Former Fed exec advocates for lower interest rates

Jim Bullard advocates for lower interest rates and claims current policy exceeds necessity.
Former Fed exec advocates for lower interest rates

James “Jim” Bullard, who headed the Federal Reserve Bank of St. Louis from 2008 to 2023, told a University of Miami Patti and Allan Herbert Business School audience that Fed interest rate hikes effectively corralled rising inflation, but have now outlived their usefulness.

“The main point of this talk is that…the current value of the policy rate looks too high,” said Bullard, who was introduced by Economics Department Chair David Andolfatto. “So, the basic message is that the policy rate has to be lowered and the FOMC (Federal Open Market Committee) has to get going, lowering the policy rate.”

Bullard, who last July became dean of Purdue University’s Mitchell E. Daniels, Jr. School of Business, and Andolfatto were colleagues at the Federal Reserve Bank of St. Louis, where Andolfatto worked for 13 years before joining Miami Herbert two years ago.

“Now that inflation has come down, where should we set the policy rate?” Bullard asked. “That’s kind of a day-to-day question in financial markets and in monetary policy.” Thanks to a Federal Reserve rate-hiking campaign that unfolded in 2023, the Fed rate is currently 5.25 percent to 5.50 percent, its highest level in 22 years.

Armed with a laser pointer, Bullard strode across the Storer auditorium stage as he reviewed slides made from data he’d culled from the nation’s 12 Federal Reserve Banks, the U.S. Bureau of Labor Statistics, and the U.S. Department of Commerce’s Bureau of Economic Analysis. Bullard posited that for the latter part of 2023, and all of 2024, the Fed failed to adhere to the Taylor Rule, a rate-setting equation formulated by Stanford economist John Taylor.

The Taylor Rule basically links the Federal Reserve’s benchmark interest rate to inflation and economic growth and has served as a roadmap for U.S. economic policy for more than three decades.

“Inflation went way up in 2021. This was after years and years of not having any inflation in the U.S.,” said Bullard, an economist and scholar who initially joined the Federal Reserve Bank of St. Louis as a researcher in 1990. “I think for many in this room, this was your first experience going to the store and being shocked at how much things cost. What happened was that inflation is the Federal Reserve’s policy, so the Federal Reserve had to take action to get inflation to come back down.
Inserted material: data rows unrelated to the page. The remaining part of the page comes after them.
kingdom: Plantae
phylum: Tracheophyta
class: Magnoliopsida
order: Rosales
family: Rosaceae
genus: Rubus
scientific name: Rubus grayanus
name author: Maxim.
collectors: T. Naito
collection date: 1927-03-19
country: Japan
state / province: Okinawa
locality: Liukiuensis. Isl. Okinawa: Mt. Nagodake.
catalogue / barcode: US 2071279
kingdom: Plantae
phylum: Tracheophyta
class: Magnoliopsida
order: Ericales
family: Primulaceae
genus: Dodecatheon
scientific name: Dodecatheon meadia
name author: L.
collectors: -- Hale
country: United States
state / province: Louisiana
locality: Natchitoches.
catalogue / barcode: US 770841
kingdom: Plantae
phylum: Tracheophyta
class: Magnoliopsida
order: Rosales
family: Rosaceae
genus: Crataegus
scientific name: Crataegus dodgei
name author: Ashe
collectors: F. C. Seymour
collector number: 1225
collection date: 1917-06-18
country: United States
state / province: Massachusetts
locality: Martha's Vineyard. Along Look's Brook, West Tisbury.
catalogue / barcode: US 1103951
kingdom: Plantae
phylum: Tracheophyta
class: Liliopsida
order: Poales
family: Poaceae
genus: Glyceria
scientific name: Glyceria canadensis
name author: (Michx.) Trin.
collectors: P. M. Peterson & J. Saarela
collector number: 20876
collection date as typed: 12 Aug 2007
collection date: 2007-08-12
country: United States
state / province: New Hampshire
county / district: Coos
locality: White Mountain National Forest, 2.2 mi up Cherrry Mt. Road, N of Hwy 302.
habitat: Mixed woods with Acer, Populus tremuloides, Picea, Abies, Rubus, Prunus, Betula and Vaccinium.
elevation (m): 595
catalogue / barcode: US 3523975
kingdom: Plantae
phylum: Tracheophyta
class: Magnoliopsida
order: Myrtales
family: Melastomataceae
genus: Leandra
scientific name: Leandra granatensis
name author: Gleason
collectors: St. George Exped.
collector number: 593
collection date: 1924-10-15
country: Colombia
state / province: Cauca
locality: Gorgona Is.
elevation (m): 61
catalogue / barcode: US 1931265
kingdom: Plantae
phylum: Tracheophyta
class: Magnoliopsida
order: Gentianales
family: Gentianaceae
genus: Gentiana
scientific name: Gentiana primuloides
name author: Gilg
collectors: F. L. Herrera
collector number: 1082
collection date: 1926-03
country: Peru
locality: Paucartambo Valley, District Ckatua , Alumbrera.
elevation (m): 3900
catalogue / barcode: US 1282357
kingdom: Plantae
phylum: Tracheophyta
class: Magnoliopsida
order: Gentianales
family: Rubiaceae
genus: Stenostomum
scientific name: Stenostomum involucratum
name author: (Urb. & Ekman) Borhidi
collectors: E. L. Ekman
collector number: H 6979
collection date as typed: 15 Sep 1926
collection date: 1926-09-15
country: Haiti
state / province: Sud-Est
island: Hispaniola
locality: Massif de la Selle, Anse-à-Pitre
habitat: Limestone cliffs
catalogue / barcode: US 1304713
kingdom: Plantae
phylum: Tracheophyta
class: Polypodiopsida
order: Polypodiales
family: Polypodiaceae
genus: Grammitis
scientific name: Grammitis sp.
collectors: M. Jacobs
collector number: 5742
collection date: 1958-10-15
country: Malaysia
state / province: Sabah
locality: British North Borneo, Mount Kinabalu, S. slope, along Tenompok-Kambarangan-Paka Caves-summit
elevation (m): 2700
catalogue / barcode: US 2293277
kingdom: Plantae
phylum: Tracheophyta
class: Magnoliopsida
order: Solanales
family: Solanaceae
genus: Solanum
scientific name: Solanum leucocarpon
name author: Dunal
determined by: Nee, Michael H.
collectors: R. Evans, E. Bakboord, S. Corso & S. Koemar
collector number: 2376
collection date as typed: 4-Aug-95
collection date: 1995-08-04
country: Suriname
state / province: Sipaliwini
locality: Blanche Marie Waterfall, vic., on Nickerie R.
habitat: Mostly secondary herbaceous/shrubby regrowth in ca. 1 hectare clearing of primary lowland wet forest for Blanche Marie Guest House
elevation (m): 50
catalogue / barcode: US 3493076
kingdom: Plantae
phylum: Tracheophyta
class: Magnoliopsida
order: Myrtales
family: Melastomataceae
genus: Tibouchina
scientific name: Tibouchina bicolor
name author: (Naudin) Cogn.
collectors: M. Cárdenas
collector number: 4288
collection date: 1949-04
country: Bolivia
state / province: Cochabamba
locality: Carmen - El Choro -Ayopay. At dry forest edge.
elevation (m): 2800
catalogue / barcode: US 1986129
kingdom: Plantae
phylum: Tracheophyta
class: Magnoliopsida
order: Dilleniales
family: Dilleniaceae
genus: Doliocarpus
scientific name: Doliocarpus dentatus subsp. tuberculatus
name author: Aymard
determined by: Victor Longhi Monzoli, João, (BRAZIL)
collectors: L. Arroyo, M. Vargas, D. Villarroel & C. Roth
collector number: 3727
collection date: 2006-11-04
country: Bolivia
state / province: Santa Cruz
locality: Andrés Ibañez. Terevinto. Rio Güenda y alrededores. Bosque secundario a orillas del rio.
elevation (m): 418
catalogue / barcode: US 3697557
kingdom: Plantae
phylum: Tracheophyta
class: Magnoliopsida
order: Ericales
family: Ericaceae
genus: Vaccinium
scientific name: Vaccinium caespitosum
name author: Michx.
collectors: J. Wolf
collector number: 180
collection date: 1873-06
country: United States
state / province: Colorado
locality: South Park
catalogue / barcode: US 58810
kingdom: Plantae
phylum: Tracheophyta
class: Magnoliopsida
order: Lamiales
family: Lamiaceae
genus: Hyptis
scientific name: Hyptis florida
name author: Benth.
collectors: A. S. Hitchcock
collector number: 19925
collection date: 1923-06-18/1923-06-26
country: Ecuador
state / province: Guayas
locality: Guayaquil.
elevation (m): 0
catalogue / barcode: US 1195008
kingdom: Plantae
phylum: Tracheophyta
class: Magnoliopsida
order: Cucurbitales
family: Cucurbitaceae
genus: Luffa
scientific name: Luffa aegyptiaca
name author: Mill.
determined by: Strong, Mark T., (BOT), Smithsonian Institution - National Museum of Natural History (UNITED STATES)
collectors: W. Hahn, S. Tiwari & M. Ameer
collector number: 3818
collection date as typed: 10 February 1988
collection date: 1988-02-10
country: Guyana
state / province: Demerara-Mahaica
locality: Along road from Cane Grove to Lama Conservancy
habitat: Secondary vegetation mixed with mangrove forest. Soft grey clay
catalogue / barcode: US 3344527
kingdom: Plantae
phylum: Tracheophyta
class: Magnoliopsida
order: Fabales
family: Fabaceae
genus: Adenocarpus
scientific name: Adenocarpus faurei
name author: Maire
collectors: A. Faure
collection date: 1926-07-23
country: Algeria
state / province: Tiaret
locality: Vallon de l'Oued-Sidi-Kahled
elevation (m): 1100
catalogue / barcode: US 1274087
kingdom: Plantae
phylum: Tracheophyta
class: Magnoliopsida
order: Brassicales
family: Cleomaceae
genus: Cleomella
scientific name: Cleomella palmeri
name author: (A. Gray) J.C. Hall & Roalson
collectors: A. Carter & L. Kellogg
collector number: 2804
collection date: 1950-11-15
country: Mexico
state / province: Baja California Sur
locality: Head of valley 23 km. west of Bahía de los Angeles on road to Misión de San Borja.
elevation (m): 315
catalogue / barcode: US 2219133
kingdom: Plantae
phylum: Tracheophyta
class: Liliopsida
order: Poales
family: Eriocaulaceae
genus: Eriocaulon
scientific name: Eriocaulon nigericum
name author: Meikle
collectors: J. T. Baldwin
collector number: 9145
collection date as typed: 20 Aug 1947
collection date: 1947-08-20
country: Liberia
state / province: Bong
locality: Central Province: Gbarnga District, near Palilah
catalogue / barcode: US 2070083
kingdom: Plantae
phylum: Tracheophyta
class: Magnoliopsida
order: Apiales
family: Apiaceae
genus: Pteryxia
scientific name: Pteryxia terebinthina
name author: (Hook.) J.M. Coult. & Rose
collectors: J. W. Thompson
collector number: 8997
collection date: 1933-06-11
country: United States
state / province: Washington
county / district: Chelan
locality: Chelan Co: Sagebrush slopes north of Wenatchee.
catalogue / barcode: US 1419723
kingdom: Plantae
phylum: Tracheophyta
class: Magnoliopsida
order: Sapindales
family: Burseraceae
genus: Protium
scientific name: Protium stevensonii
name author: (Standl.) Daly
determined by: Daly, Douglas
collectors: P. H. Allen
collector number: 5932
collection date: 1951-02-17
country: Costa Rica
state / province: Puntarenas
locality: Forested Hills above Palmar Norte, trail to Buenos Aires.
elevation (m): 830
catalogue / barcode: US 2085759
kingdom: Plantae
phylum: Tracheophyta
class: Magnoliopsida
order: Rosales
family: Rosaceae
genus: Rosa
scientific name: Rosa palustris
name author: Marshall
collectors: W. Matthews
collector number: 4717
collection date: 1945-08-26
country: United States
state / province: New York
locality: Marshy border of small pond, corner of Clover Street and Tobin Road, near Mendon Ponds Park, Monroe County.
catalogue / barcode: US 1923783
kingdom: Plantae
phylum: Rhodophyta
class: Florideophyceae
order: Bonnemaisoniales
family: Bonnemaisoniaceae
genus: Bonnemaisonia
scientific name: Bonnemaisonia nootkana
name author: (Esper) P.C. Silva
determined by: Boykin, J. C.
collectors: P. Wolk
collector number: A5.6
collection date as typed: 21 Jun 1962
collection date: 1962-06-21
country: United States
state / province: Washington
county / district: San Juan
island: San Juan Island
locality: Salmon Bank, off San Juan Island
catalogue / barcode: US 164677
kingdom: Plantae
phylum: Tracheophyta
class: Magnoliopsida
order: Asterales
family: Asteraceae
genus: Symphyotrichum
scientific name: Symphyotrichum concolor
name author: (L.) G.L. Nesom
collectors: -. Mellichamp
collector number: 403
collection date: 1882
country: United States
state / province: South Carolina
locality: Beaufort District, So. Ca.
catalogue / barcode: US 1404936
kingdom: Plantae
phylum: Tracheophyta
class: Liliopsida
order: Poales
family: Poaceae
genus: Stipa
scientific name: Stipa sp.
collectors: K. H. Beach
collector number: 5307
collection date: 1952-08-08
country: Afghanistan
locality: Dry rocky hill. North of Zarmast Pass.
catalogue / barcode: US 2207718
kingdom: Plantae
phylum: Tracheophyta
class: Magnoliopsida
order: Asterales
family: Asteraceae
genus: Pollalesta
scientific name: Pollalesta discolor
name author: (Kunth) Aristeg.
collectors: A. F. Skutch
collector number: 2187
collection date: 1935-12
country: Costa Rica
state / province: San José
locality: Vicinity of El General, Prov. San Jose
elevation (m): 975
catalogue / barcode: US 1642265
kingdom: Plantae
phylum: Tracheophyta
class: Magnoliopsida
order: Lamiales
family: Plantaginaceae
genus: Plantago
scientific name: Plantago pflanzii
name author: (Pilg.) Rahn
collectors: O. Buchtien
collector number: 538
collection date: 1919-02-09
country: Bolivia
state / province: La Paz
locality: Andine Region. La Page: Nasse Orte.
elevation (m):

“Lo and behold, we applied the medicine and the medicine worked,” noted Bullard, who praised the Federal Reserve for aggressively tweaking short-term interest rates, in addition to its balance-sheet policy. “Inflation came down the last nine months or so by 200 basis points, a shocking amount.”

Delivering the second annual lecture of The Henry Family Endowed Speaker Series in Economics, Bullard said, “The problem is, a lot has happened in the last nine months. And the (Taylor) rule wants the policy rate to be adjusted in response to things that are happening out there in the economy.

“This big decline in inflation is not something that we have normally seen, but now that we have seen it, you’ve got to react, according to the policy rule,” Bullard said. “If you just take the policy rule…interest rates are too high. So, what does that mean? Mortgage rates are too high, and other types of loan rates are too high. They should be lowered, according to this rule.”

Bullard, whose talk was titled “Will Today’s U.S. Monetary Policy Achieve a Soft Landing?” indicated that this outcome is attainable as long as the Fed interest rate is lowered expeditiously.